多くの頼もしい人たちがいて、お陰で自分も遠出ができる。・・・短いタイフォンをならして特急「あずさ」が緩い坂道を一気に駆け上って行った。山国の風が残った。若い運転士さんは帽子をかぶり直して乗務員ドアをパタリと閉じた。こちらも車内に戻る。左手には雪の残る懐かしの南アルプスがずらりと並んだ。鳳凰三山から早川尾根そして甲斐駒へ。岩襖を鎧のようにまとう甲斐駒ケ岳の傲然ぶりが際立っている。扉が閉まりゆっくりと電車は加速する。中学生たちは特等席にかぶりつきだった。ここからは緩いカーブが続き電車はモーター音を高めて疾走する。彼らはよく知っているのだ。

自分が降りる駅まであと数駅だ。

時刻表を手にして各駅停車に揺られる。何と楽しい旅なのだろう。そんな中学生を見て嬉しくなり、話の端緒を探したのだ。

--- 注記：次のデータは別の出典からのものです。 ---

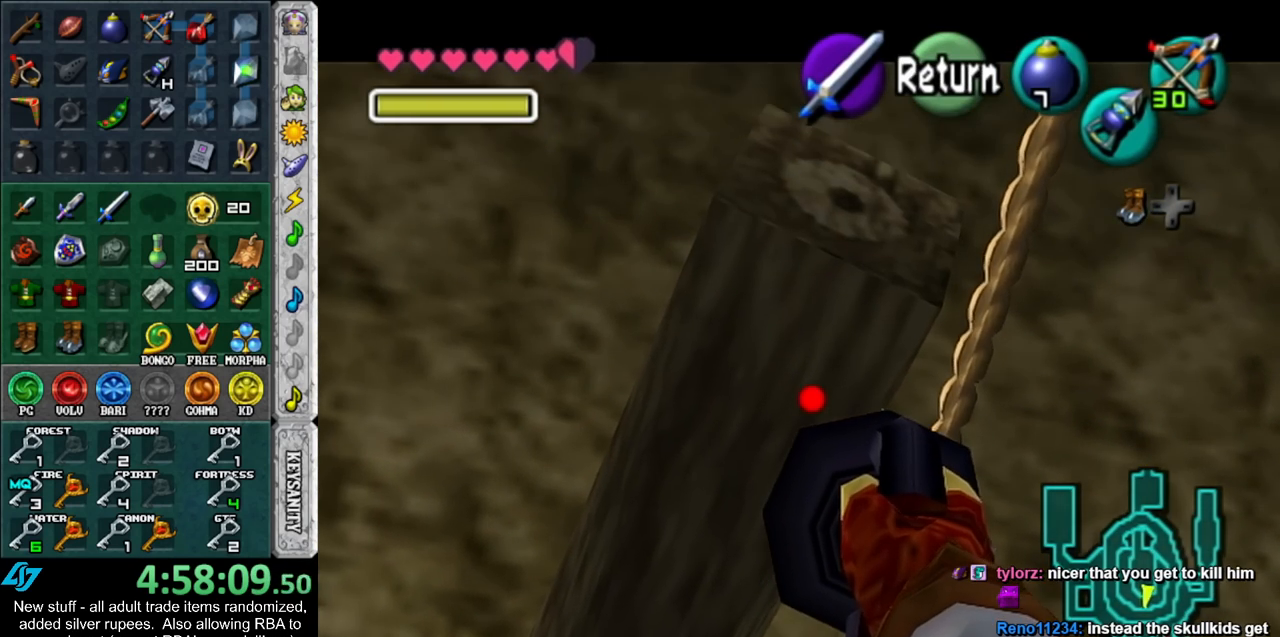
{"buttons": [], "left_stick": "up", "right_stick": "center", "events": [[233, "left_stick", "up"]]}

各駅停車松本行は日野原駅で退避線路に入線し特急の通過を待つ。乗務員扉を開けてホームに出てきた運転士氏と少し話が出来た。彼のお陰で列車は西へ向かっている。鳳凰三山から甲斐駒への懐かしき南アルプスの風景に見とれる。本線を特急が風と共に駆けていく。運転士氏は帽子をかぶり直して扉を閉めた。さて、出発だ。